___ RECORDED DATA ___

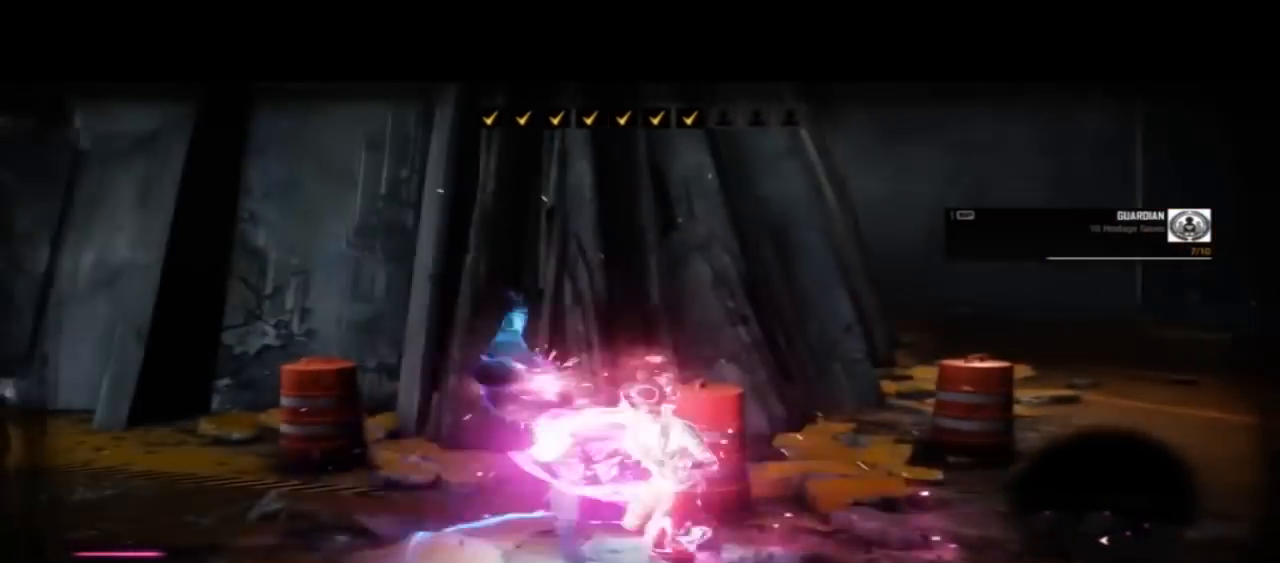
{"buttons": ["SQUARE"], "left_stick": "center", "right_stick": "center", "events": [[233, "SQUARE", "up"], [267, "SQUARE", "down"], [433, "SQUARE", "up"], [500, "SQUARE", "down"]]}
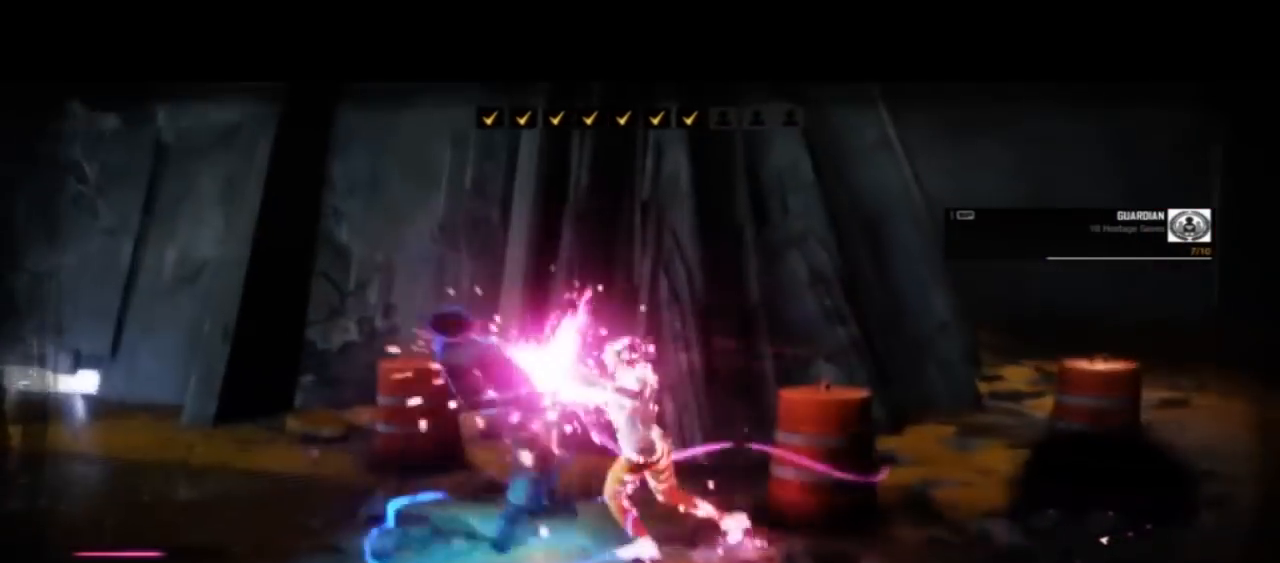
{"buttons": [], "left_stick": "center", "right_stick": "center", "events": [[133, "SQUARE", "up"], [167, "SQUARE", "down"], [333, "SQUARE", "up"], [400, "SQUARE", "down"], [500, "SQUARE", "up"]]}
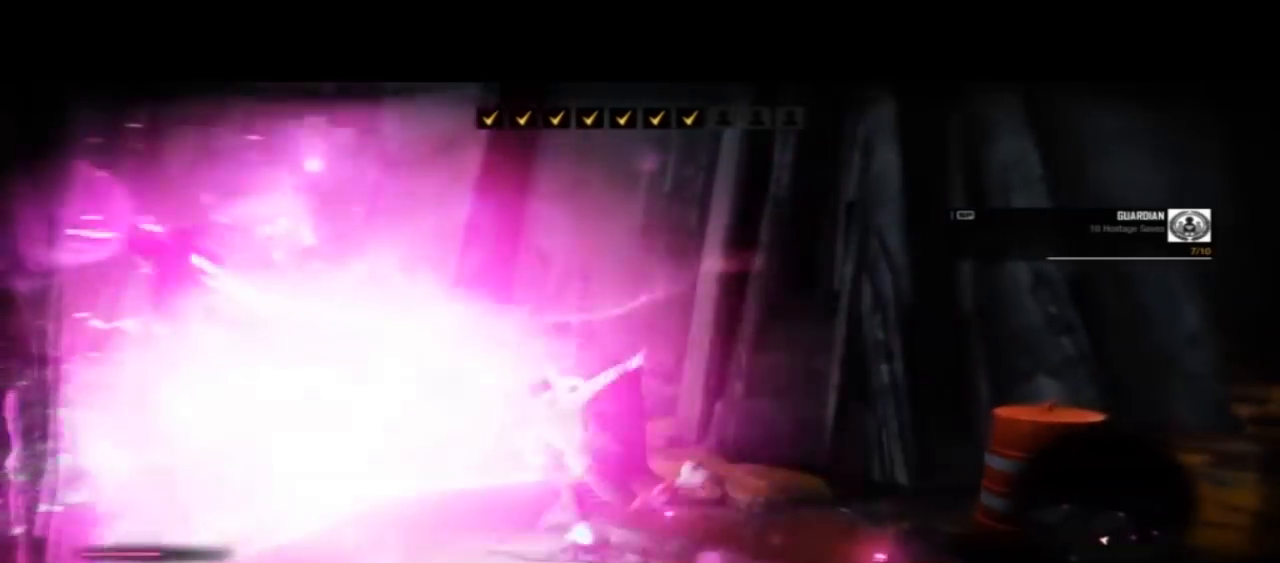
{"buttons": [], "left_stick": "center", "right_stick": "center", "events": [[67, "SQUARE", "down"], [167, "SQUARE", "up"]]}
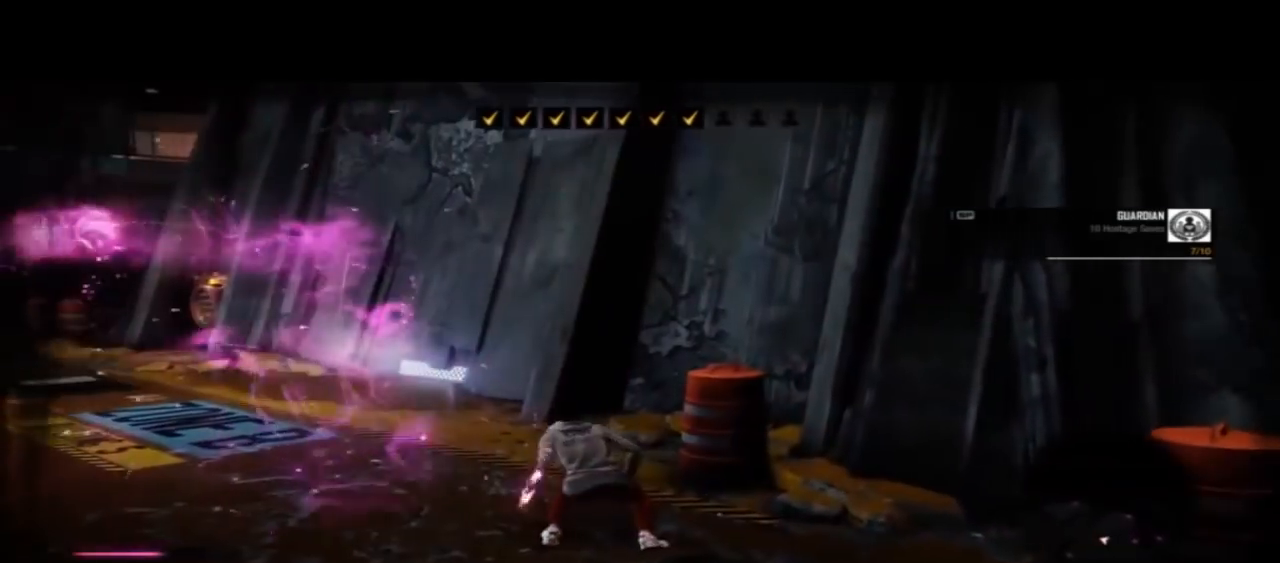
{"buttons": [], "left_stick": "center", "right_stick": "left", "events": [[33, "right_stick", "left"]]}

___

None of the pictures should be carried over when the data above is transcribed exactly.

{"buttons": ["SQUARE"], "left_stick": "center", "right_stick": "center", "events": [[233, "SQUARE", "up"], [267, "SQUARE", "down"], [433, "SQUARE", "up"], [500, "SQUARE", "down"]]}
{"buttons": [], "left_stick": "center", "right_stick": "center", "events": [[133, "SQUARE", "up"], [167, "SQUARE", "down"], [333, "SQUARE", "up"], [400, "SQUARE", "down"], [500, "SQUARE", "up"]]}
{"buttons": [], "left_stick": "center", "right_stick": "center", "events": [[67, "SQUARE", "down"], [167, "SQUARE", "up"]]}
{"buttons": [], "left_stick": "center", "right_stick": "left", "events": [[33, "right_stick", "left"]]}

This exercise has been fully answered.